Bitcoin may be losing its edge as the radical neo-currency it once was. But before we demonize Bitcoin’s metamorphosis into an investment your parents have infiltrated, remember the benefits of broad acceptance. Every market has its blue chips. While Bitcoin is still a high-risk investment, more money could help stabilize the price and attract more skeptical investors into the space. Bitcoin is becoming a well-known gateway into crypto and  blockchain technology. And the inclusionary aspect of crypto is a rare (and welcoming) trait for a financial product. 

Most importantly, more money could mean more power. Bitcoin may have gone mainstream, but it’s also forced more people to take crypto’s values seriously. Establish your voice, and you’ll be heard when you talk about decentralization.

What’s next?

So where’s the edge, if you will?

For one, Bitcoin is still a high-risk investment. Since 2010, it’s gone through a bear market every six months, on average. And it’s about 35% from its November highs at the moment. It still has some growing to do in order to find its identity as a stable investment vehicle or an established currency.

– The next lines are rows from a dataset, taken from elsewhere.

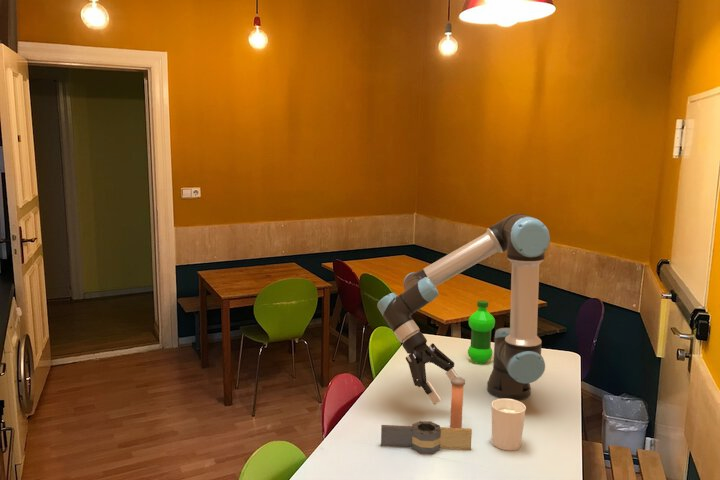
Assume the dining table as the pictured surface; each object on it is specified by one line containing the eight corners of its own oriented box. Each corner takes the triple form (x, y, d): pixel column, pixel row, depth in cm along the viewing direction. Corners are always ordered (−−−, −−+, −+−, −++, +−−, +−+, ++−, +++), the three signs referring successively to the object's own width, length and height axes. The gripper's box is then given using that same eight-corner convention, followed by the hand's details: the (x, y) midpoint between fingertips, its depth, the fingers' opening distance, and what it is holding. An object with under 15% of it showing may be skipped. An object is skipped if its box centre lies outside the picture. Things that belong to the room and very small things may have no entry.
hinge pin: (461, 425, 185) (464, 377, 182) (463, 432, 181) (465, 382, 178) (448, 425, 185) (450, 376, 183) (449, 431, 181) (451, 382, 178)
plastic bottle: (466, 356, 246) (468, 298, 242) (491, 357, 245) (495, 299, 241) (467, 365, 236) (470, 304, 232) (493, 366, 235) (497, 305, 231)
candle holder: (504, 455, 168) (507, 415, 166) (482, 439, 177) (484, 402, 175) (530, 447, 172) (533, 409, 170) (507, 432, 181) (510, 396, 179)
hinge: (468, 441, 175) (469, 423, 174) (472, 456, 167) (473, 436, 166) (381, 438, 176) (381, 419, 175) (380, 452, 168) (381, 432, 167)
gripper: (425, 334, 201) (461, 388, 194) (380, 353, 182) (419, 414, 175) (439, 322, 197) (477, 377, 190) (395, 341, 177) (435, 402, 171)
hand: (449, 395), depth 182 cm, fingers open, 13 cm apart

I talked to Anna Stone, Director of Growth NFTs and CSR at eToro, on the evolution in Bitcoin, and where the narrative may be heading now:

Bitcoin was once the spiritual soul of crypto, the center of conversation and innovation. Today, that conversation has shifted to other areas, like the potential for decentralization to empower smaller creators and artists. NFTs (non-fungible tokens) are largely built on the Ethereum blockchain, for example, and web3 is grabbing venture capital attention.

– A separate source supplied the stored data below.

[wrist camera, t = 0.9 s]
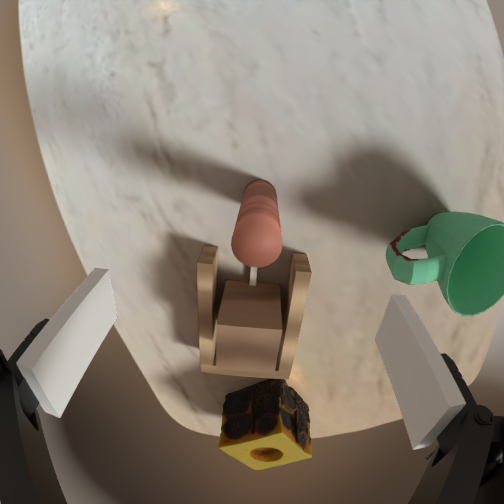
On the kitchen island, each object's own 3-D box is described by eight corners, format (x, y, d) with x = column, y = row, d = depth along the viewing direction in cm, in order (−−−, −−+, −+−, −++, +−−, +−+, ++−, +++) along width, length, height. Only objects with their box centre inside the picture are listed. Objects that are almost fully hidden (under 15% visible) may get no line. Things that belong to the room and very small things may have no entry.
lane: (204, 245, 33) (196, 262, 29) (306, 254, 33) (311, 272, 29) (205, 350, 39) (200, 372, 36) (287, 357, 39) (288, 379, 36)
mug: (476, 193, 28) (529, 223, 19) (462, 266, 32) (503, 310, 23) (369, 189, 29) (409, 223, 20) (362, 273, 33) (390, 328, 24)
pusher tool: (230, 177, 29) (209, 216, 19) (292, 182, 29) (307, 225, 18) (224, 321, 37) (211, 397, 26) (273, 325, 37) (274, 403, 26)
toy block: (281, 373, 41) (282, 431, 32) (310, 405, 44) (315, 457, 35) (222, 393, 44) (215, 447, 34) (257, 423, 47) (255, 471, 38)
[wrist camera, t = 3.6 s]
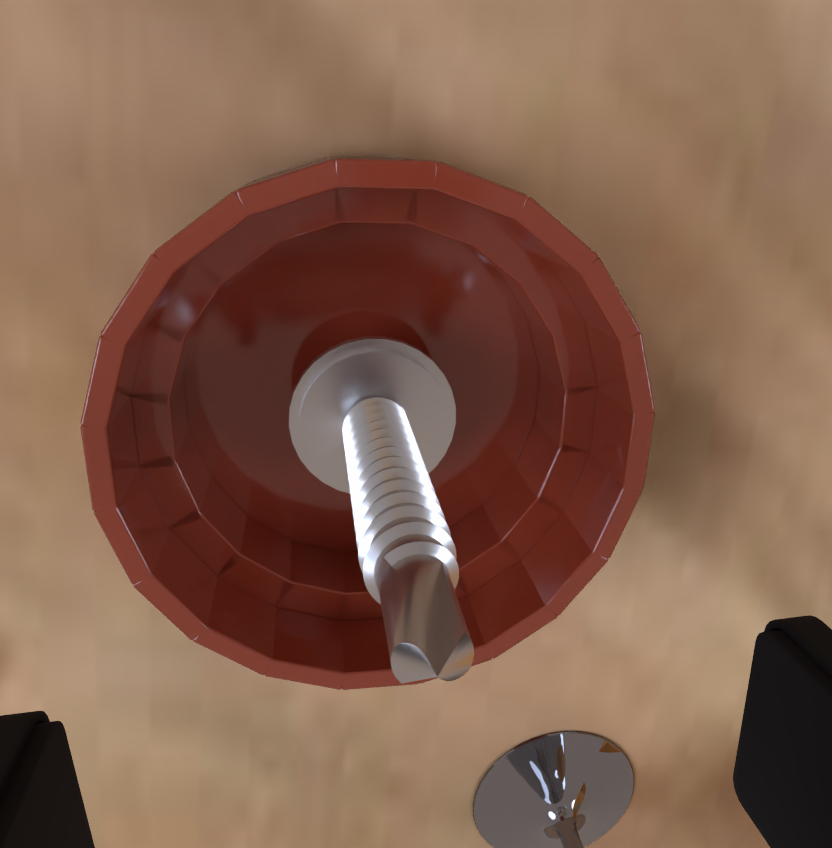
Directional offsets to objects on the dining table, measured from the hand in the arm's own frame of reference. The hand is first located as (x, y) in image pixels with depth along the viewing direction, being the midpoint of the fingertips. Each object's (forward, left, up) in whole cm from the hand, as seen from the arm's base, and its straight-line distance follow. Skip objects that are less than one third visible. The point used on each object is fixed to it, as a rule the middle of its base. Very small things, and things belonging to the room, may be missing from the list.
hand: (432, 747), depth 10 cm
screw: (0, 0, -14) cm, 14 cm away
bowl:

The next step for Bitcoin may be in applications as the asset matures. It’ll be interesting to see Bitcoin’s uptake in emerging markets as a currency and an investment, as we watch places like El Salvador. Bitcoin emerged as a powerful enabler in quickly bringing funds into Ukraine. And there’s still building in Bitcoin — think NFTs and mobile-first payment solutions layered on the Bitcoin blockchain. Institutions may lean more into Bitcoin yield farming, especially in such a yield-starved world.

There may still be innovation in Bitcoin. You just have to look for it.

The narrative shifts

Bitcoin is going mainstream, but it’s a trend to be embraced. The crypto market is growing up, yet it’s still a fairly young market. If you’re looking for innovation, you may need to think more about Bitcoin (and other token) projects, not Bitcoin itself.

And whatever you invest in, always consider your goals, needs, and risk tolerances. Don’t get too caught up in the hype cycle of chasing the hottest trends. 

*Data sourced through Bloomberg. Can be made available upon request.